Nakisisa shook his head.
“I heard that a Gouvenian caravan was attacked near the border.”
Nakisisa hid his smile in the mouth of his tankard. “Shame to hear.”
“They say the Devil of Serpent’s Fang Pass was responsible,” Hanif whispered.
“Devils do hound the feet of the unrighteous.”
Hanif slapped his hand on the table and laughed, pleased that the cloaked figure remembered the code phrase after all these years. Nakisisa was relieved that none of the patrons had taken notice. “It is good to see you, old friend.” Hanif clasped Nakisisa’s wrist. “A pity it is not under better circumstances…or better weather.”
Nakisisa leaned forward, “What of the high general?”
“There is a small fortified villa just to the north of the city used as a residence for visiting officials taking advantage of House Hames’s neutrality and hospitality. My first mate reports that Bannon’s ship docked before dawn. A dozen or so men in his retinue. Experienced swordsmen supported by spear levies, from what I understand.” Hanif took a drink and Nakisisa began to rise. “There is more.” Hanif coughed and began to dab at a patch of ale that had dribbled onto his tunic.

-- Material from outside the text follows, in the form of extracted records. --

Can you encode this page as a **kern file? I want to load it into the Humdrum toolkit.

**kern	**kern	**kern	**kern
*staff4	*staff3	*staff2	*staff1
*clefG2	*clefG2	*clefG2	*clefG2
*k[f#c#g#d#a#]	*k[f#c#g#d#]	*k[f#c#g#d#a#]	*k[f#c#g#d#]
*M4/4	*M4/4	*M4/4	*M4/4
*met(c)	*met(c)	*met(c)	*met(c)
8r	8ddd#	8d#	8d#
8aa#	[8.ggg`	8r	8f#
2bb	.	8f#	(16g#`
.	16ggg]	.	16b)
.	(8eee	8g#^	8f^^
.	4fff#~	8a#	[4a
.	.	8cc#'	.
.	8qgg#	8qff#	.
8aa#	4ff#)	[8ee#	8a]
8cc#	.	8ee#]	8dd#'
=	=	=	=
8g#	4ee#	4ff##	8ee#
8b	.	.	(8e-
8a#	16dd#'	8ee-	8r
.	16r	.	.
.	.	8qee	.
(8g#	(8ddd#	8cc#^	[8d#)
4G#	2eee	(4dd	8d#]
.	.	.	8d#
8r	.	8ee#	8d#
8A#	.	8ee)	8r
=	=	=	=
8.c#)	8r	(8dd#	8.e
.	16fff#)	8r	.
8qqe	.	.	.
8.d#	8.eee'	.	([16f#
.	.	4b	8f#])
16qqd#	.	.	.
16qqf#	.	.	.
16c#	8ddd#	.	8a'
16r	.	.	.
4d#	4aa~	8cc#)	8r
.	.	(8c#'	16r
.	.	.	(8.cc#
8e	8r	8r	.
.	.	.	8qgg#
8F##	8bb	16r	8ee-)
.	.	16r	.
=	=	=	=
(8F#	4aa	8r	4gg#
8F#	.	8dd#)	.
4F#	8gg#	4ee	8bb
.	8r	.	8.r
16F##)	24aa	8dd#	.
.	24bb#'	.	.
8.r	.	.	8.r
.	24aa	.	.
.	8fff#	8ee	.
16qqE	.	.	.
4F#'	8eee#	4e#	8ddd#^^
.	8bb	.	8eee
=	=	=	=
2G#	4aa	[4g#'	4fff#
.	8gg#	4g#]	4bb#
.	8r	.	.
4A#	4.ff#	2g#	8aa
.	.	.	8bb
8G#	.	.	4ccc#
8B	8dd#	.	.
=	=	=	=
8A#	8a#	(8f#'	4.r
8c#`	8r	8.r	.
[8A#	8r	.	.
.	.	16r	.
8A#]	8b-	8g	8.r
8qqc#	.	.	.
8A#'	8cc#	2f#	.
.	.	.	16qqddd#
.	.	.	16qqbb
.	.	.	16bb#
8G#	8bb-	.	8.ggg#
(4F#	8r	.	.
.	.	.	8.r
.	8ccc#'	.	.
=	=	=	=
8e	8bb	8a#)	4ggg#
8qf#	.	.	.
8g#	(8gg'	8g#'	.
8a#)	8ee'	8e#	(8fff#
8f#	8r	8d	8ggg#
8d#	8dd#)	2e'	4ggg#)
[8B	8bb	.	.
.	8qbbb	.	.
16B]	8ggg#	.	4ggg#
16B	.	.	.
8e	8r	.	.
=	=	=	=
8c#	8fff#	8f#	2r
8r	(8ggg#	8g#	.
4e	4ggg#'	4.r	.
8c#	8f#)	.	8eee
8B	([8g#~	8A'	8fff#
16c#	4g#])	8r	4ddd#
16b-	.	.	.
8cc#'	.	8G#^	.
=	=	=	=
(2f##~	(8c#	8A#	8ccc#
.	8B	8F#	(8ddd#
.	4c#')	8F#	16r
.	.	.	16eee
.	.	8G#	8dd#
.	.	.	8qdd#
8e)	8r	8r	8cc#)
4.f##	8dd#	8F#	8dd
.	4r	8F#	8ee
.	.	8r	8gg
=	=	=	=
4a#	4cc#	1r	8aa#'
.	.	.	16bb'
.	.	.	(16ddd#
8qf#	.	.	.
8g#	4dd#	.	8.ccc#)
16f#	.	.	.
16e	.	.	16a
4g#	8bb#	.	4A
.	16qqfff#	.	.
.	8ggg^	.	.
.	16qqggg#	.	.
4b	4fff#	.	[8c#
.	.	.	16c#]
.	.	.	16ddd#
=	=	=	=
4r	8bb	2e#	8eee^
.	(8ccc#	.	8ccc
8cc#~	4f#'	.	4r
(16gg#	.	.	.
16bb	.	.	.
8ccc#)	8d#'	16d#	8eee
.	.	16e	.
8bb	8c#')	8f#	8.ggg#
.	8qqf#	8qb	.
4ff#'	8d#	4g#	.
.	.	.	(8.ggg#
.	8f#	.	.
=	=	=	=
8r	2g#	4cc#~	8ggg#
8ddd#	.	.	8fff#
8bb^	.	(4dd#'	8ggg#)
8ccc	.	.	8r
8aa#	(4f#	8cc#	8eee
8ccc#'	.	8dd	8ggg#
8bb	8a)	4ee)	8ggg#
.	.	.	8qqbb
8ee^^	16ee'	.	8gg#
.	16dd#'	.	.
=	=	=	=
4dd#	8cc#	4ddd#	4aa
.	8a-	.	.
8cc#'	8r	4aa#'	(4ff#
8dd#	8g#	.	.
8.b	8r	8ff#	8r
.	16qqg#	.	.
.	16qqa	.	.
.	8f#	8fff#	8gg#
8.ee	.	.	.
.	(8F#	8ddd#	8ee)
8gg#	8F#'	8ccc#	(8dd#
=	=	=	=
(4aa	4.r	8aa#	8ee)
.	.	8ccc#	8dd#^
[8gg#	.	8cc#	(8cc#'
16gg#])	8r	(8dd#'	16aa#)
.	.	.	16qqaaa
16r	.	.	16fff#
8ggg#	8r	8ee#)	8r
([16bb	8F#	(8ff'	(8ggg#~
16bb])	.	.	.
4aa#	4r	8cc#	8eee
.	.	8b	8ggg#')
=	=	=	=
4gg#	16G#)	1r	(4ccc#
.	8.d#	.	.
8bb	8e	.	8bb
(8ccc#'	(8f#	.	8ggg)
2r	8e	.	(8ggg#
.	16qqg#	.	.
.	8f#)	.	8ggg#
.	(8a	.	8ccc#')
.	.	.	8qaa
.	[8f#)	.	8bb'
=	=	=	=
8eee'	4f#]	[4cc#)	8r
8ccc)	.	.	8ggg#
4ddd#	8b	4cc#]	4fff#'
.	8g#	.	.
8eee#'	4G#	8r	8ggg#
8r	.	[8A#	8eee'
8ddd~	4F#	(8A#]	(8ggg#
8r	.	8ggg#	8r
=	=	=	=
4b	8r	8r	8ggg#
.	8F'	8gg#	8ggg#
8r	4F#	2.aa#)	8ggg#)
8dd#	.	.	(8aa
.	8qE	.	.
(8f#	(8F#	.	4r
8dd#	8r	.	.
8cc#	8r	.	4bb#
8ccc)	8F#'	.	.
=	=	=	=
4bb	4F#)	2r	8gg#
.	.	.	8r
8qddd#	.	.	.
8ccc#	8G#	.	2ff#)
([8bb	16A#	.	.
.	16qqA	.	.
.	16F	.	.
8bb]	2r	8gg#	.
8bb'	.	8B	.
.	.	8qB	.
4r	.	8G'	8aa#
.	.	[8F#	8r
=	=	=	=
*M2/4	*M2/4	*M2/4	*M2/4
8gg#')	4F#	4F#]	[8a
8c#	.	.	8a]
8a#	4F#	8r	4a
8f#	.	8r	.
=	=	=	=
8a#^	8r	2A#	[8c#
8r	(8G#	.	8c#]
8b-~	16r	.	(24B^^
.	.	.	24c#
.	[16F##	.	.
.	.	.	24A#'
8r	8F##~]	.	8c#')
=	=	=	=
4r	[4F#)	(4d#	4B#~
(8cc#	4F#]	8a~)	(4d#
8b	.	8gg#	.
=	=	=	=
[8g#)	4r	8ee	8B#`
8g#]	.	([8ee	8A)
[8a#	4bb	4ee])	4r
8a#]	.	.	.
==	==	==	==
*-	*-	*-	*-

Nakisisa sat down. “I’m listening.”
Both men paused their discussion to allow the serving boy to place the roast duck and a pair of fresh tankards on the table. The smell made Nakisisa’s mouth water, and he realized that it had been at least three days since he had last eaten. He reached out and ripped a leg off the fowl. The serving boy’s eyes went wide as he noticed Nakisisa’s umber-colored hand.
“What’s the matter? Never seen a Qefati before, kid?” Nakisisa growled in the sailor’s tongue. The boy ran back to the bar.
“Well,” Hanif chuckled, “if you ever retire, you could have a fabulous career as a nursemaid.”
Nakisisa almost choked at the mental image of himself tending to squealing children. The thought made him feel that his current line of work was much safer. “I’m waiting.”
“Yes.” Hanif wiped his mouth. “I cannot vouch for the accuracy, but I am told that the high general is carrying the seal of House Duchard. If the queen could obtain that…”
“This war would be over before the first arrow is fired.”